Во время запоя Васин ходил полуголодным – отчасти из-за Надькиного небрежения, отчасти же потому, что еда с питьем вместе в нем не держались, – и теперь нечаянно объелся, обмяк от обильного и вкусного обеда и задремал.

Третье пробуждение капитана вышло поприятнее прежних.

– Нанялся я, что ль, тебя сегодня будить, мать, – незлобно ворчал Волк. Бабы наблюдали за побудкой и предлагали Виктору Ивановичу умыться в служебке.

Он быстро очухался и спросил, нет ли еще надзорного.

– И не будет, – спокойно сообщил Волк, выводя капитана из столовой. – В обед уж тридцать семь было, к вечеру, значит, до пятидесяти дойдет: в такой мороз прокуроры дома пьют.

Солнышко подъезжало уже к еловым верхушкам: свет его густел, желтел и здорово мазал снег; до заката оставалось часа полтора. Отблескивали золотом окна домишек, обледенелая дорога и даже капитанские сапоги. Под ногами хрустело смачно и так громко, что разговаривать было трудно.

– А еще, слышь, – сказал Волк и остановился, чтоб не перекрикивать хруст, – еще свиданка была сегодня у этого, как его, из третьего отряда.

– Ну и хрен с ним, а нам-то что? – спросил Васин; стоять на месте было холодно.

– А нам – травки на халяву: баба – дура, чучмеки какие-то, так и несла, в открытую. У тебя курнуть-то можно?

В рорском кабинете было по-прежнему уютно, пахло вытопленной печкой, хорошо держалось тепло.

– Враз вытянет, как тогда, – шестерил Волк; видно было, что ему не терпится. Не то чтоб они подкуривали постоянно, но в охотку – употребляли: в зоне было много чучмеков, и потому дурь катила за валюту не хуже водки.
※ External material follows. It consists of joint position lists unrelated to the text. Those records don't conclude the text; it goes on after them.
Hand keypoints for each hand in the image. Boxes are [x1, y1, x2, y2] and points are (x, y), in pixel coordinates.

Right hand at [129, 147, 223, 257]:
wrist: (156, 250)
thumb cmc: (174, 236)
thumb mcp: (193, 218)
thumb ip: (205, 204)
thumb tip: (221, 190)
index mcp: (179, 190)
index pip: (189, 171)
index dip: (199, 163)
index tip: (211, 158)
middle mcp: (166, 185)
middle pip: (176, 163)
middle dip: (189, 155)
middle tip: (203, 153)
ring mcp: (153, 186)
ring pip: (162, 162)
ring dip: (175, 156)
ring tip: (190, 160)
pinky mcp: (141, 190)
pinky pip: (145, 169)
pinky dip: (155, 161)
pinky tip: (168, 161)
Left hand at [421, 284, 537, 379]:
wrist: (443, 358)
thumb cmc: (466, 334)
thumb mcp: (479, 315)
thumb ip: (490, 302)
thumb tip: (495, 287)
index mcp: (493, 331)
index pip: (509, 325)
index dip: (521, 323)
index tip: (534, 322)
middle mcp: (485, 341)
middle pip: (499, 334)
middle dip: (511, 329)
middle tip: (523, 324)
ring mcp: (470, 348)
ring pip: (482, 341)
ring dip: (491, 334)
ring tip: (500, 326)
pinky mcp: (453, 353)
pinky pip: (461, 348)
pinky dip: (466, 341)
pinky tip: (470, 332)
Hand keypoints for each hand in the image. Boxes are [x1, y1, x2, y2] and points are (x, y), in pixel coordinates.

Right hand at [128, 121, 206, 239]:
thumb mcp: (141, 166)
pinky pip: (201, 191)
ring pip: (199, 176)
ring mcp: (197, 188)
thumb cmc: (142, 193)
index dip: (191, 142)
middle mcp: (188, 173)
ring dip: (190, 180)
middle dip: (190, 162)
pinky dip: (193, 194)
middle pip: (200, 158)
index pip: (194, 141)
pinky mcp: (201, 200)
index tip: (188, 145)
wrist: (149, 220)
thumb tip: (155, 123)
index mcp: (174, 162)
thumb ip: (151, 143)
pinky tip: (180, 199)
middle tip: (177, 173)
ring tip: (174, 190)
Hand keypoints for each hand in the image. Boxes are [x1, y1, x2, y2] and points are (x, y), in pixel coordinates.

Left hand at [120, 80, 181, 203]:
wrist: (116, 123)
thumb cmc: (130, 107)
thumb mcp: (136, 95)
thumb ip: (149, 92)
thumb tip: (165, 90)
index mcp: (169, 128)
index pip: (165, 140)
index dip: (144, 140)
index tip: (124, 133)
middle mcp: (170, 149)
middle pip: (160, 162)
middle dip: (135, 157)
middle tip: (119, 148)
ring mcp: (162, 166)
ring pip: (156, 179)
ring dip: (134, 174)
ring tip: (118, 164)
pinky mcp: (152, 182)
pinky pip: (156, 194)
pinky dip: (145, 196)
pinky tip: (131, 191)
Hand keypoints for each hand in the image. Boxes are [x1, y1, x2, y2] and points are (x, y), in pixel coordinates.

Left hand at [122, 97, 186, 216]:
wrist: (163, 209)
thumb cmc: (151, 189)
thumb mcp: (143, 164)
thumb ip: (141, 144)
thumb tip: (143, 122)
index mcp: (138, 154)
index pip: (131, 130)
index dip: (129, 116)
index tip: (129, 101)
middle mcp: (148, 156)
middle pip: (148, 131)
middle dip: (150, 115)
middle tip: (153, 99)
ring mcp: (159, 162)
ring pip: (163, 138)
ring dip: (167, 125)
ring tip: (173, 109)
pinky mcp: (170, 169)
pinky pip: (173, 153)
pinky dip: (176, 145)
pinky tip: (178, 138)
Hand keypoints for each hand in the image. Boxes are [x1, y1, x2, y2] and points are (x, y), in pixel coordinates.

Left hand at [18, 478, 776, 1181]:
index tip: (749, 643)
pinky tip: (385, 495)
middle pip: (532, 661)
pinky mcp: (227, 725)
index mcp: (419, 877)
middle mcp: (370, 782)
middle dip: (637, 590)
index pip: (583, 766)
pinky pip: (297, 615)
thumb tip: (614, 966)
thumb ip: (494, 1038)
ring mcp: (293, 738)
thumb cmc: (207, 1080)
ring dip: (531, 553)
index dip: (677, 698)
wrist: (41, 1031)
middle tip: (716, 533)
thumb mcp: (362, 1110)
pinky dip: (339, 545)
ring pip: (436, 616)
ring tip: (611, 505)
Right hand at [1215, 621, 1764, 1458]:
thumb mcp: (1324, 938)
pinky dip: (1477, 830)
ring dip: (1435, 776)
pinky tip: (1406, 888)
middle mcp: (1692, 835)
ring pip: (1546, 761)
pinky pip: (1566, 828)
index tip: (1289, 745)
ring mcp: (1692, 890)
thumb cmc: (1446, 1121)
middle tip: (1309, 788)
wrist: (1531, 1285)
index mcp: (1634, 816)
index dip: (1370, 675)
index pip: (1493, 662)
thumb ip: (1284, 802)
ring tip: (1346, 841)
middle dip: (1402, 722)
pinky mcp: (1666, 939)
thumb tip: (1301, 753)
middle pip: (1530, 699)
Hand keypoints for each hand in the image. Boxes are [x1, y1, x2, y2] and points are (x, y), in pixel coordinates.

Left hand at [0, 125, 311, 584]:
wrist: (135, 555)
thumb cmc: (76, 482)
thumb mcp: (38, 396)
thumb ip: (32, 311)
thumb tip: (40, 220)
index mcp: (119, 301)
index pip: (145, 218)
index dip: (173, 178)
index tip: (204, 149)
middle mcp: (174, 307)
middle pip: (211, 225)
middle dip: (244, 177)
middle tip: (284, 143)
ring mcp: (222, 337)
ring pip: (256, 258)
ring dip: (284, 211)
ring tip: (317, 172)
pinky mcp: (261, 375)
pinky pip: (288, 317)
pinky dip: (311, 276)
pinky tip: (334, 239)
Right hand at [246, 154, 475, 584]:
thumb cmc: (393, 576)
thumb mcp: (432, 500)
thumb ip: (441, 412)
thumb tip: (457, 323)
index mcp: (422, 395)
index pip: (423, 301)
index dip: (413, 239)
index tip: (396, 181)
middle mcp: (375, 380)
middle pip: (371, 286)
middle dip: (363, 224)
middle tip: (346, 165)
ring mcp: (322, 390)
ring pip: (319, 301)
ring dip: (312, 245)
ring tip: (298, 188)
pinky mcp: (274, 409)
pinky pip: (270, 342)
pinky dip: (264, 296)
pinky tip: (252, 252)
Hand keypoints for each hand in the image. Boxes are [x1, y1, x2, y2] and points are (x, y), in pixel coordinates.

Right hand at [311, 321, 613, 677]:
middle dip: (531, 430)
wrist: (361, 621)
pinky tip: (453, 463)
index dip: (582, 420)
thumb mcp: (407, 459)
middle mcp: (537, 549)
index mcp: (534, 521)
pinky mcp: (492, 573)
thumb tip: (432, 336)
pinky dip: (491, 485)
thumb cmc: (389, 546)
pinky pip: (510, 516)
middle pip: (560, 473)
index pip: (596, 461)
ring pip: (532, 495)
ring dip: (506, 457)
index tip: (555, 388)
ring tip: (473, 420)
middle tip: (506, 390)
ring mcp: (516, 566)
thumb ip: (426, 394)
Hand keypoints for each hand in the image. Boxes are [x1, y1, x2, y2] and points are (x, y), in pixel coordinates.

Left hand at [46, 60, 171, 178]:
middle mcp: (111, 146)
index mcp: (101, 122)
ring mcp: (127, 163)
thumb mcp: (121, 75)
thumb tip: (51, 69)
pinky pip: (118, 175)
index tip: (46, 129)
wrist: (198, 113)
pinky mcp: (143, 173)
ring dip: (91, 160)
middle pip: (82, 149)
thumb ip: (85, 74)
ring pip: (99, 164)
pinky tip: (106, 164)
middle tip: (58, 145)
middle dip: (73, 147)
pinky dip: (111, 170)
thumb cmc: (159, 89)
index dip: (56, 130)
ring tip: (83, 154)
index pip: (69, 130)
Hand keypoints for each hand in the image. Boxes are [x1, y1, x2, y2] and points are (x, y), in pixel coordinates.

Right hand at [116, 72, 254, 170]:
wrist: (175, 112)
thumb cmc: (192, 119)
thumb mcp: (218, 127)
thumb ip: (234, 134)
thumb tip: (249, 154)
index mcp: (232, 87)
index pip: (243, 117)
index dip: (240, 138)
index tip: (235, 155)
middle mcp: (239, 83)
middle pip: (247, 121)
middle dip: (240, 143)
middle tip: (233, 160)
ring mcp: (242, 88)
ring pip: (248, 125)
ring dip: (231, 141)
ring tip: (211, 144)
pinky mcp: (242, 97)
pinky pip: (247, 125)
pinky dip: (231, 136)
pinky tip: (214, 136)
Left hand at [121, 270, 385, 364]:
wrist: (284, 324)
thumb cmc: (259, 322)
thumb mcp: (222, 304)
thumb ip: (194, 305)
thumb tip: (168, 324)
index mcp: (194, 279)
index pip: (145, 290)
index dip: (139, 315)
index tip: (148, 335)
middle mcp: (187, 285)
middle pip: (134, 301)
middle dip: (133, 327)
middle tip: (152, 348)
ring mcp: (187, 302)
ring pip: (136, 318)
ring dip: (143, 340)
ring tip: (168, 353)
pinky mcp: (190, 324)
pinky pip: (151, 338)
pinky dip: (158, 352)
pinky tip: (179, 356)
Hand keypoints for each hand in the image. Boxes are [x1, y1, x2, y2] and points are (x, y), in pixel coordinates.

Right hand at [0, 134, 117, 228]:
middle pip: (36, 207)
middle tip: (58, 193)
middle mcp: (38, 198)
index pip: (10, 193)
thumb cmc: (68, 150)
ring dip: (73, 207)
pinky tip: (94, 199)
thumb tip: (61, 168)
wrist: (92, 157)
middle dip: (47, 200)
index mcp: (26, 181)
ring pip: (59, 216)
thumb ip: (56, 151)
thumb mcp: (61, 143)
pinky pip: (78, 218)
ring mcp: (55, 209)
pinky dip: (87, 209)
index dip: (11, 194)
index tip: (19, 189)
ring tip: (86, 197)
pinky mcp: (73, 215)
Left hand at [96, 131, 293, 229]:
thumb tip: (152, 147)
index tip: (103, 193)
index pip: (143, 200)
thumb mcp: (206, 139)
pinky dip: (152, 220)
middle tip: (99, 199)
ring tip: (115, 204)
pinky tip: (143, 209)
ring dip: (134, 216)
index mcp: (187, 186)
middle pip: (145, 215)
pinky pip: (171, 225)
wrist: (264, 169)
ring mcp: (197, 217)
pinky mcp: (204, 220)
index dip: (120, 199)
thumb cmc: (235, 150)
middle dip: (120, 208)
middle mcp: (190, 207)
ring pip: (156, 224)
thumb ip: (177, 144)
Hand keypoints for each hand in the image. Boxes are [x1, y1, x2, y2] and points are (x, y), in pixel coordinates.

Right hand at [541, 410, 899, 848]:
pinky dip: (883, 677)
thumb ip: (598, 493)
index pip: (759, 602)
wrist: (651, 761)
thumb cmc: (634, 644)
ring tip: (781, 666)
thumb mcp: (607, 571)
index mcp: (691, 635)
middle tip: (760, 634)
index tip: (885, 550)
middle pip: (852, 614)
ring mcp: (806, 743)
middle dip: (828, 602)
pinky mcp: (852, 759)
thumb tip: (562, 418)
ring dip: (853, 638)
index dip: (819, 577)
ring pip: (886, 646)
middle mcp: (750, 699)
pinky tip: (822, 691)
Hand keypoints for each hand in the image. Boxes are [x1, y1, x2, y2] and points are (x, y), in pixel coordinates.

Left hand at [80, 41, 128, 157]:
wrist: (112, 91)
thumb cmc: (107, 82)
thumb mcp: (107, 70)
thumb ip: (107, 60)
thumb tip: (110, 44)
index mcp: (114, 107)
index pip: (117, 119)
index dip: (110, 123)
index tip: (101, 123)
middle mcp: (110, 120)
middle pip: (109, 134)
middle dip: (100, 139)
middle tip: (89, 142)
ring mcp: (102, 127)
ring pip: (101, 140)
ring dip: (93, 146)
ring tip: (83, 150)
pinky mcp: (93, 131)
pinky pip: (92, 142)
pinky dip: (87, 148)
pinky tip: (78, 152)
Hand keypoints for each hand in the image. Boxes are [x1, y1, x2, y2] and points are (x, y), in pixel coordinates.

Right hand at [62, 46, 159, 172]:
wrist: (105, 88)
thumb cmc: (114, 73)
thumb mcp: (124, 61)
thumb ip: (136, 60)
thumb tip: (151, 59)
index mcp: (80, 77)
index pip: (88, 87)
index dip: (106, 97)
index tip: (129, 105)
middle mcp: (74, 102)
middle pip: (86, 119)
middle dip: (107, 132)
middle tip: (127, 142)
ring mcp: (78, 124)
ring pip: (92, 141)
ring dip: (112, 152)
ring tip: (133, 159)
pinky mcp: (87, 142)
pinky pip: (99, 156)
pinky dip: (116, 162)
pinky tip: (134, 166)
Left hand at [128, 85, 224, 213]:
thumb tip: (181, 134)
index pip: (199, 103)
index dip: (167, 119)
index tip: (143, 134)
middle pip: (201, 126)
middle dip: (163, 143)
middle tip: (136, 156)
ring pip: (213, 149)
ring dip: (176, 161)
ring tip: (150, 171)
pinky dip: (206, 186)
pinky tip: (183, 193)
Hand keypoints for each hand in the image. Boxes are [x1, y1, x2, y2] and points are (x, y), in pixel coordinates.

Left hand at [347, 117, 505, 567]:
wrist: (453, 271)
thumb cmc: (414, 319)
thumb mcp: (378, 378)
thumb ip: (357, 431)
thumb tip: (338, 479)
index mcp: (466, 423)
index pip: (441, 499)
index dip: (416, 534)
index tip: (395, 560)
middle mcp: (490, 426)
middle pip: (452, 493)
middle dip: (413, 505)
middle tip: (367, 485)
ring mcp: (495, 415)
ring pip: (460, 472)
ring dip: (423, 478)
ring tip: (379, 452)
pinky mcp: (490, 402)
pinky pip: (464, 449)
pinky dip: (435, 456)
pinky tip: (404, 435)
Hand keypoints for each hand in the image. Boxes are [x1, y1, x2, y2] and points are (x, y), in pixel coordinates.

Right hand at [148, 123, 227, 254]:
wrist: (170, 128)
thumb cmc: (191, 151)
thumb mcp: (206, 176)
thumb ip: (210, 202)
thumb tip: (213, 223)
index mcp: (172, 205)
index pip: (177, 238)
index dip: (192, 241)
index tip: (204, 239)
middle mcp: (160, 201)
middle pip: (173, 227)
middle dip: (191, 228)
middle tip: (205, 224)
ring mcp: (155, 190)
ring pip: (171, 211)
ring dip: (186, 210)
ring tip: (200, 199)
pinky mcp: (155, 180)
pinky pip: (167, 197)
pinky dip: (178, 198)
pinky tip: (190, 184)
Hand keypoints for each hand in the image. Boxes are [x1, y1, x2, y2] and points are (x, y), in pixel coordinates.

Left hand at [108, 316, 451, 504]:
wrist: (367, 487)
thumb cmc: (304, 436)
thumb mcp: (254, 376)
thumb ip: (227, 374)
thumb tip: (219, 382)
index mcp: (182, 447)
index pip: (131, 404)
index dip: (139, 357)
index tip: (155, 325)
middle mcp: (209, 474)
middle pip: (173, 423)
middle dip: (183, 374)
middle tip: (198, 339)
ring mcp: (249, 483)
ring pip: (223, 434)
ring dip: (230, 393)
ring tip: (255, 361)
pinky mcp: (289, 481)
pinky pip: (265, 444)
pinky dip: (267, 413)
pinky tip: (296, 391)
Неторопливо беседуя, они вытянули по косячку, открыли форточку и растопили печь, чтоб выветрить запах дури.

2

– Идиот, сейчас пожарные приедут, – мрачно сказал Усенко и закрыл форточку. Прохору Давидовичу полегчало.

– Подожди, я сейчас, – сказал он, с благодарностью глядя на Усенко. – Вот уж правда – Бог тебя послал. – Прохор сунул другу свои замусоленные уже повестки и бросил на плиту новую порцию бумажек. – Прости, это срочно надо.

Под потолком вспыхнул сгусток древней паутины, легко прогорел и погас сам.

Усенко взглянул на повестки и принялся расхаживать по кухне взад и вперед, от окна к двери. Говорил он медленно, с перерывами, но гладко и убедительно, изо всех сил стараясь найти подходящий к моменту тон.

Все это было между ними много раз проговорено, и не от слов Фейгелю стало легче: в несчастье человеку всегда нужен другой, близкий: страх уходит.

Костер на плите утихал, распадался на черные с тлеющей каймой куски; Фейгель стал возражать: «…все верно – у каждого своя жизнь, чужую не проживешь» и так далее. Но их с Усенком дело – поэзия – таково, что требует непременно согласия с собой, иначе – облом. Прохор Давидович процитировал Мандельштама о чувстве собственной правоты у поэта.

Усенко толок догоравшую бумагу черенком столового ножика.

– …И вот, если поэзия действительно их дело, – развозил Фейгель, – не надо, значит, от жизни бежать, как предлагает Усенко – прятаться, пережидать, уезжать, – а пойти надо и послать их подальше, по совести, а там – что Бог даст. Лучше на нарах, по Мандельштаму, жить, чем на воле – по Михалкову. – Фейгель обожал формулировать.

– А вот Пушкин, Проша, на нарах не сидел, – мирно ответил Усенко. – Так ты что, точно решил, пойдешь?

Тощий, похожий на осеннюю городскую ворону Прохор выпрямился, задрал бороденку и сказал значительно:

– Да, придется.

Лицо у него было перепачкано сажей. Бабочки отпорхали свое и теперь смирно лежали на плите, на подоконнике, на полу. Пережженная пополам веревка сбегала по стене двумя черными струйками. Правда торжествовала.